* _PROBLEM_:
Tally the lines in the records below that contain the string "Shots", treating uppercase and lowercase as different. Give only the number.

Start of INPUT FOR THIS TASK

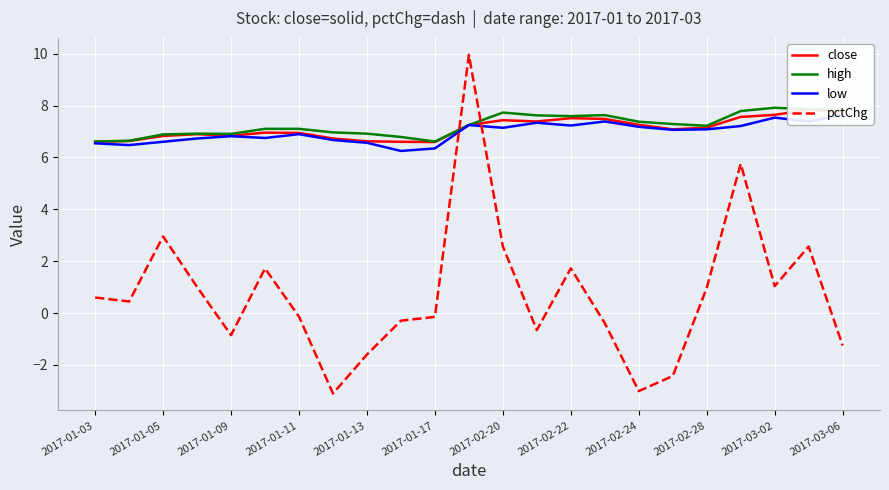

How many series are shown in this chart?

4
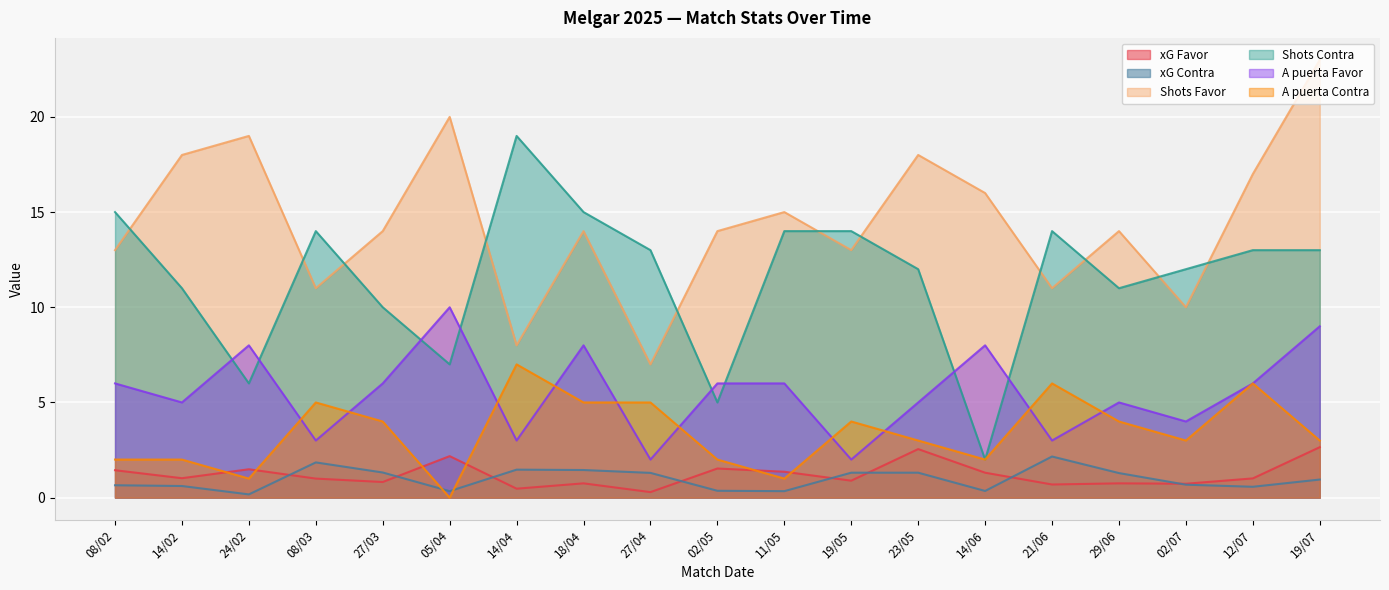

Reading right to left, transcribe all the data shown in this chart.

xG Favor: 2.6	1.0	0.7	0.8	0.7	1.3	2.5	0.9	1.4	1.5	0.3	0.8	0.5	2.2	0.8	1.0	1.5	1.0	1.4
xG Contra: 0.9	0.6	0.7	1.3	2.2	0.3	1.3	1.3	0.3	0.4	1.3	1.4	1.5	0.3	1.3	1.9	0.2	0.6	0.7
Shots Favor: 23.0	17.0	10.0	14.0	11.0	16.0	18.0	13.0	15.0	14.0	7.0	14.0	8.0	20.0	14.0	11.0	19.0	18.0	13.0
Shots Contra: 13.0	13.0	12.0	11.0	14.0	2.0	12.0	14.0	14.0	5.0	13.0	15.0	19.0	7.0	10.0	14.0	6.0	11.0	15.0
A puerta Favor: 9.0	6.0	4.0	5.0	3.0	8.0	5.0	2.0	6.0	6.0	2.0	8.0	3.0	10.0	6.0	3.0	8.0	5.0	6.0
A puerta Contra: 3.0	6.0	3.0	4.0	6.0	2.0	3.0	4.0	1.0	2.0	5.0	5.0	7.0	0.0	4.0	5.0	1.0	2.0	2.0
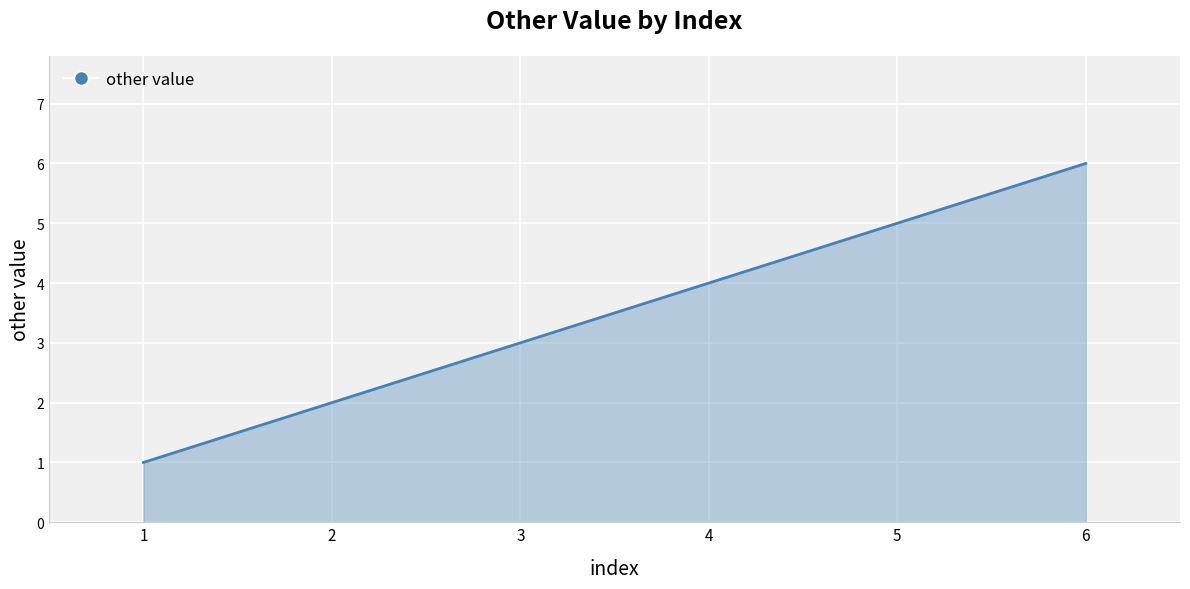

True or false: the data shows 3 at 3.

True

End of INPUT FOR THIS TASK

* _YOUR RESPONSE_:
2